The general expert view, however, is that testing for interstate commerce of hemp is still a grey area where labs need to be proactive: “The biggest differences between states are in the limits on individual analytes, for instance, pesticides. Testing laboratories that want to attract growers looking to sell their products in multiple states, will need to validate their methods to be compliant with each individual state,” says Gunning.

That may be easier if you’re already based in a state with stricter requirements: “Florida, for example, is one of the states with the strictest regulations. If your test your products here, you meet the standards in almost all the US,” says Roger Brown, president of Florida-based ACS Laboratory.

Unfortunately, this grey area also creates opportunities for bad practices, such as lab shopping—where growers will send the same sample to different labs until they get a potency result below 0.3 percent—or incomplete testing.

“Some manufacturers test more than what's required, because they want to put out high-quality products,” says Brown. “But just like in any industry, there are outliers that don't test for contaminants, they just want to know the levels of cannabinoids and sell them over the internet. Unfortunately, there's not a lot of teeth in the regulations against bad corporate citizens and regulators are not really able to enforce rules. If you get the piece of paper certifying a laboratory and the next day you don't follow ISO procedures and SOPs, nobody comes in on a surprise inspection.”

Mason echoes this opinion: “Lab certifications are useful, but they’re not the end all be all. It doesn’t mean that everything tested by this lab is going to be safe. It comes down to whether or not those policies and procedures are being followed daily.”

“One of my concerns,” he adds, “is whether there's something in a product that the lab is not looking for yet, and what the risk-based tolerance levels should be. That’s an aspect we're still learning.”

For Brown, what could help the hemp industry is federal supervision: “Food, vitamins, supplements, clinical laboratories, they’re all regulated on a national basis, so why not hemp and hemp testing labs? Once we get there, the industry will rise even more.”

An evolving scenario

Despite these multiple issues, things have improved considerably in the past four years: “When we started in 2014, there weren’t really any standardized test methods or even product quality criteria; we worked a lot with the regulators to develop them,” says Mason.
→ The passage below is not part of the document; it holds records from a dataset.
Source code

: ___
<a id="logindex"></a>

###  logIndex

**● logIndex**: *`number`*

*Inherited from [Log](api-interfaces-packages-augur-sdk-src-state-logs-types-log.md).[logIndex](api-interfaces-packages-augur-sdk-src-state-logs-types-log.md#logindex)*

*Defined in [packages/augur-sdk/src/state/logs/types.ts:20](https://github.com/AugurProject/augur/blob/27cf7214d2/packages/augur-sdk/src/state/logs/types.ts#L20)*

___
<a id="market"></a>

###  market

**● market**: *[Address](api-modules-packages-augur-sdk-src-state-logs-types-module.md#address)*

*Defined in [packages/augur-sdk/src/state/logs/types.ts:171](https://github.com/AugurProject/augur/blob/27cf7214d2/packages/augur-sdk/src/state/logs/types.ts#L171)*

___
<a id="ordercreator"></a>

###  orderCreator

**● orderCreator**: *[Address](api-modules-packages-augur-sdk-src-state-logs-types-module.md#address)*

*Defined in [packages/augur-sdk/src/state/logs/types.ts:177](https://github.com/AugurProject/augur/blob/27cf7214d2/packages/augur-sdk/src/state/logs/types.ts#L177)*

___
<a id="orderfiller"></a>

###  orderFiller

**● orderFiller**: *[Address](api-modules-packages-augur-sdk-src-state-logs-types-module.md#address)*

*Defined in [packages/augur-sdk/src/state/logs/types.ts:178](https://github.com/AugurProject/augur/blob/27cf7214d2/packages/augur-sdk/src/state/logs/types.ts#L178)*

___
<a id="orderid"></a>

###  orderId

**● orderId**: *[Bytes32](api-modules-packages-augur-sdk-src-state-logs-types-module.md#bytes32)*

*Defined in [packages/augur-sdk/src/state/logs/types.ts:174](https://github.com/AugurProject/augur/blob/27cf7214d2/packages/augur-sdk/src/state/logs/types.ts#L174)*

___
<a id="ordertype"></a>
“When the first states implemented their hemp programs, there were no boundaries or guardrails in place for labs to do the right thing,” says Dodson. “But this was in 2017. It evolved a lot since then and it keeps evolving. It's been only four years, but cannabis is such a dynamic environment that it seems like 25.”

“There is still some shakiness in the industry,” continues Dodson, “but state communication has grown immensely and will continue to grow. Testing is going to be less ambiguous for labs, because we now have standard methods available through various organizations. We're hoping that accreditation is going to be the driver that really pushes labs to be more consistent across the board.”